Interventions to manage CVD risk include:
In addition to lifestyle modification, all people at high absolute CVD risk should be treated with both antihypertensive medication and lipid-lowering medication (refer below), unless contraindicated or clinically inappropriate.1
GPs should set individual treatment targets for patients, balancing the benefits and risks of interventions. For example, the CVD risk associated with lipid and blood pressure levels is continuous; hence, specific targets are somewhat arbitrary and should be used as a guide to treatment, not as mandatory goals. It’s important to understand that there might be small absolute benefits required to reach suggested goals. However, any reduction in risk factor values will be associated with some benefit.1
When developing a management plan for patients, refer to the National Vascular Disease Prevention Alliance’s Guidelines for the management of absolute cardiovascular disease risk.1
Lifestyle changes in nutrition, physical activity and smoking status underpin a general practice approach to CVD risk minimisation. Lifestyle changes show excellent cost-effectiveness in lowering the burden of disease and remain the basis for the management of all CVD risk levels.8,9
In people with type 2 diabetes and obesity (average BMI 36 kg/m2), the Look AHEAD study found that a lifestyle intervention that focused on weight loss improved glycated haemoglobin (HbA1c) and quality of life, but did not significantly reduce risk of cardiovascular morbidity or mortality.10
For further information, refer to the section ‘Lifestyle interventions for management of type 2 diabetes’.
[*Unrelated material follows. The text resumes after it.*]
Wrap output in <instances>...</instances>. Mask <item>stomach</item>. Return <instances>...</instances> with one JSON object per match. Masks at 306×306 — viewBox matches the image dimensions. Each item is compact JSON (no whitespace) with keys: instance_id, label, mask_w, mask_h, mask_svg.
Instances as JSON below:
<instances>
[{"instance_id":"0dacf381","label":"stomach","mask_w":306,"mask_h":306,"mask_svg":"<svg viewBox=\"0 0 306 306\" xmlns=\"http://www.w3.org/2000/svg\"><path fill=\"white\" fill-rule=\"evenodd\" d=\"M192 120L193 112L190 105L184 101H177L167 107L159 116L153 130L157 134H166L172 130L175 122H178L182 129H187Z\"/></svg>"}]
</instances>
Lowering blood pressure reduces cardiovascular events and all-cause mortality in people with type 2 diabetes. While no difference is noted between different classes of blood pressure–lowering therapy for CVD outcomes, there is clear evidence that in people with type 2 diabetes, antihypertensive therapy with an angiotensin receptor blocker (ARB) or angiotensin-converting enzyme inhibitor (ACEI) decreases the rate of progression of albuminuria, promotes regression to normoalbuminuria and may reduce the risk of decline in renal function. Combining an ARB and an ACEI is not recommended.1,11
Blood pressure targets
The target level for optimum blood pressure is controversial. A number of international guidelines have changed their blood pressure targets to <140/90 mmHg,3,12 while others remain at <130/80 mmHg.13 Some suggest that low targets such as <130/80 mmHg could be appropriate for people at high risk of CVD, if achievable without undue treatment burden.12
Considering these guidelines, the RACGP recommends a blood pressure target of <140/90 mmHg for people with diabetes, with lower targets considered for younger people and those at high risk of stroke, as long as the treatment burden is not high.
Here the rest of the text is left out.